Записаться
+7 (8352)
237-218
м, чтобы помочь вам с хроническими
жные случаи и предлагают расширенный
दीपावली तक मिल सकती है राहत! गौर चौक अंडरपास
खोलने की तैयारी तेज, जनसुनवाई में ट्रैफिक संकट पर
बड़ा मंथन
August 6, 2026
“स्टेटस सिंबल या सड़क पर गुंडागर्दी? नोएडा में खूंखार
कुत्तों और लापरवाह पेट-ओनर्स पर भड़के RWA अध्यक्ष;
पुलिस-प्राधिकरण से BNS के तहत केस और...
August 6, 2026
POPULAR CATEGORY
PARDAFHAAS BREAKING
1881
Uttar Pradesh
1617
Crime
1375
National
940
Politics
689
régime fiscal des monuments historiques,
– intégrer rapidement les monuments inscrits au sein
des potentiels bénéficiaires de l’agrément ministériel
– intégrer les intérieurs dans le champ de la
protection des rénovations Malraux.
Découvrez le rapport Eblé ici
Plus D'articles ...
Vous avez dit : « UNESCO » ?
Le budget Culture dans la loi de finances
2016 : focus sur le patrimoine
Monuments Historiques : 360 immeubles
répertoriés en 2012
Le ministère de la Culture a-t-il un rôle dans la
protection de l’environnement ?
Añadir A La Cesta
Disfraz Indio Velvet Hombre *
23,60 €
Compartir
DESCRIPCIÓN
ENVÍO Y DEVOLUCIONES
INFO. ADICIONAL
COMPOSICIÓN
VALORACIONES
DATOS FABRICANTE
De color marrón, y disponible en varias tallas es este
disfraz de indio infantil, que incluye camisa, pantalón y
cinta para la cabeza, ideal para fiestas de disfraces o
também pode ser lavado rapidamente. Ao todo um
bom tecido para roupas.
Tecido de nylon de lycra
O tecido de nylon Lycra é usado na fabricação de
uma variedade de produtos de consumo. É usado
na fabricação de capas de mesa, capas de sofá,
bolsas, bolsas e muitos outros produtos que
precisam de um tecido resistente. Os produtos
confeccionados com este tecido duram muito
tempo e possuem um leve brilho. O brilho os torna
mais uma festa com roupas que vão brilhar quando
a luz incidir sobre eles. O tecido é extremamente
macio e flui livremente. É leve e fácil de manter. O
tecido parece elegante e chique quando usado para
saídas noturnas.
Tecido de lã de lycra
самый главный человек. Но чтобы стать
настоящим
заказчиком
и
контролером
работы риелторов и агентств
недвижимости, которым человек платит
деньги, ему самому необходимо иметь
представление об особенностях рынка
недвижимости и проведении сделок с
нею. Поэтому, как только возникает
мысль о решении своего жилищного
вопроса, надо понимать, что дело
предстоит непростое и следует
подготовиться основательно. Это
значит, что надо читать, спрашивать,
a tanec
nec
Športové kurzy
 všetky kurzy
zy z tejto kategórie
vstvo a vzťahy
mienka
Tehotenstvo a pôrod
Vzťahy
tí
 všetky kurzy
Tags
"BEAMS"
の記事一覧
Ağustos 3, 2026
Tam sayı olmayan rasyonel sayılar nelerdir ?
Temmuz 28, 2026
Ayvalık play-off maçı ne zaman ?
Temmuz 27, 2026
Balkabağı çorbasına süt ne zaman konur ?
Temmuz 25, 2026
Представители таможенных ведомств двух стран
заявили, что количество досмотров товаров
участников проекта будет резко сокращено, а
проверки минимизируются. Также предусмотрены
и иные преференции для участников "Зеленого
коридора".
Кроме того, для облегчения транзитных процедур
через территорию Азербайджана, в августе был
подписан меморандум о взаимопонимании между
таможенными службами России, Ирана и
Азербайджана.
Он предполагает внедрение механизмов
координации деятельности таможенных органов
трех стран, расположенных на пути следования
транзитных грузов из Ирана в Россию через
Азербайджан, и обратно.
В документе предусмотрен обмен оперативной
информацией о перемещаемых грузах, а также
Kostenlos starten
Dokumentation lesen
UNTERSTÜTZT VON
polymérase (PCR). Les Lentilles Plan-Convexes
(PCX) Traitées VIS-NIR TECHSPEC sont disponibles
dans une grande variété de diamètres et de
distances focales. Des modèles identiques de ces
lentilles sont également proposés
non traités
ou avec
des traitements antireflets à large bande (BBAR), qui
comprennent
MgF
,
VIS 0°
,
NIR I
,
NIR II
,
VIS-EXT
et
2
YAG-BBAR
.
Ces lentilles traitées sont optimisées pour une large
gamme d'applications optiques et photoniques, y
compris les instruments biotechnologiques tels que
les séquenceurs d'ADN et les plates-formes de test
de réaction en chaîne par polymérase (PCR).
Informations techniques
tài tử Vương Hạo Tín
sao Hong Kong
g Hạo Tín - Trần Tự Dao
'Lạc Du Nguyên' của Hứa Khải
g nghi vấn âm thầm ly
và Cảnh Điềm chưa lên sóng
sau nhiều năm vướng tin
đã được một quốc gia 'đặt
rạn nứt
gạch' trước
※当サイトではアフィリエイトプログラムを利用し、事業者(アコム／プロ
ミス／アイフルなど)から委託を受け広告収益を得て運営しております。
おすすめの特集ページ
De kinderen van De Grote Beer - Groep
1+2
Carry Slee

* Work request *
Every record, word for word, must be returned.

* Solution *
Записаться
+7 (8352)
237-218
м, чтобы помочь вам с хроническими
жные случаи и предлагают расширенный
दीपावली तक मिल सकती है राहत! गौर चौक अंडरपास
खोलने की तैयारी तेज, जनसुनवाई में ट्रैफिक संकट पर
बड़ा मंथन
August 6, 2026
“स्टेटस सिंबल या सड़क पर गुंडागर्दी? नोएडा में खूंखार
कुत्तों और लापरवाह पेट-ओनर्स पर भड़के RWA अध्यक्ष;
पुलिस-प्राधिकरण से BNS के तहत केस और...
August 6, 2026
POPULAR CATEGORY
PARDAFHAAS BREAKING
1881
Uttar Pradesh
1617
Crime
1375
National
940
Politics
689
régime fiscal des monuments historiques,
– intégrer rapidement les monuments inscrits au sein
des potentiels bénéficiaires de l’agrément ministériel
– intégrer les intérieurs dans le champ de la
protection des rénovations Malraux.
Découvrez le rapport Eblé ici
Plus D'articles ...
Vous avez dit : « UNESCO » ?
Le budget Culture dans la loi de finances
2016 : focus sur le patrimoine
Monuments Historiques : 360 immeubles
répertoriés en 2012
Le ministère de la Culture a-t-il un rôle dans la
protection de l’environnement ?
Añadir A La Cesta
Disfraz Indio Velvet Hombre *
23,60 €
Compartir
DESCRIPCIÓN
ENVÍO Y DEVOLUCIONES
INFO. ADICIONAL
COMPOSICIÓN
VALORACIONES
DATOS FABRICANTE
De color marrón, y disponible en varias tallas es este
disfraz de indio infantil, que incluye camisa, pantalón y
cinta para la cabeza, ideal para fiestas de disfraces o
também pode ser lavado rapidamente. Ao todo um
bom tecido para roupas.
Tecido de nylon de lycra
O tecido de nylon Lycra é usado na fabricação de
uma variedade de produtos de consumo. É usado
na fabricação de capas de mesa, capas de sofá,
bolsas, bolsas e muitos outros produtos que
precisam de um tecido resistente. Os produtos
confeccionados com este tecido duram muito
tempo e possuem um leve brilho. O brilho os torna
mais uma festa com roupas que vão brilhar quando
a luz incidir sobre eles. O tecido é extremamente
macio e flui livremente. É leve e fácil de manter. O
tecido parece elegante e chique quando usado para
saídas noturnas.
Tecido de lã de lycra
самый главный человек. Но чтобы стать
настоящим
заказчиком
и
контролером
работы риелторов и агентств
недвижимости, которым человек платит
деньги, ему самому необходимо иметь
представление об особенностях рынка
недвижимости и проведении сделок с
нею. Поэтому, как только возникает
мысль о решении своего жилищного
вопроса, надо понимать, что дело
предстоит непростое и следует
подготовиться основательно. Это
значит, что надо читать, спрашивать,
a tanec
nec
Športové kurzy
 všetky kurzy
zy z tejto kategórie
vstvo a vzťahy
mienka
Tehotenstvo a pôrod
Vzťahy
tí
 všetky kurzy
Tags
"BEAMS"
の記事一覧
Ağustos 3, 2026
Tam sayı olmayan rasyonel sayılar nelerdir ?
Temmuz 28, 2026
Ayvalık play-off maçı ne zaman ?
Temmuz 27, 2026
Balkabağı çorbasına süt ne zaman konur ?
Temmuz 25, 2026
Представители таможенных ведомств двух стран
заявили, что количество досмотров товаров
участников проекта будет резко сокращено, а
проверки минимизируются. Также предусмотрены
и иные преференции для участников "Зеленого
коридора".
Кроме того, для облегчения транзитных процедур
через территорию Азербайджана, в августе был
подписан меморандум о взаимопонимании между
таможенными службами России, Ирана и
Азербайджана.
Он предполагает внедрение механизмов
координации деятельности таможенных органов
трех стран, расположенных на пути следования
транзитных грузов из Ирана в Россию через
Азербайджан, и обратно.
В документе предусмотрен обмен оперативной
информацией о перемещаемых грузах, а также
Kostenlos starten
Dokumentation lesen
UNTERSTÜTZT VON
polymérase (PCR). Les Lentilles Plan-Convexes
(PCX) Traitées VIS-NIR TECHSPEC sont disponibles
dans une grande variété de diamètres et de
distances focales. Des modèles identiques de ces
lentilles sont également proposés
non traités
ou avec
des traitements antireflets à large bande (BBAR), qui
comprennent
MgF
,
VIS 0°
,
NIR I
,
NIR II
,
VIS-EXT
et
2
YAG-BBAR
.
Ces lentilles traitées sont optimisées pour une large
gamme d'applications optiques et photoniques, y
compris les instruments biotechnologiques tels que
les séquenceurs d'ADN et les plates-formes de test
de réaction en chaîne par polymérase (PCR).
Informations techniques
tài tử Vương Hạo Tín
sao Hong Kong
g Hạo Tín - Trần Tự Dao
'Lạc Du Nguyên' của Hứa Khải
g nghi vấn âm thầm ly
và Cảnh Điềm chưa lên sóng
sau nhiều năm vướng tin
đã được một quốc gia 'đặt
rạn nứt
gạch' trước
※当サイトではアフィリエイトプログラムを利用し、事業者(アコム／プロ
ミス／アイフルなど)から委託を受け広告収益を得て運営しております。
おすすめの特集ページ
De kinderen van De Grote Beer - Groep
1+2
Carry Slee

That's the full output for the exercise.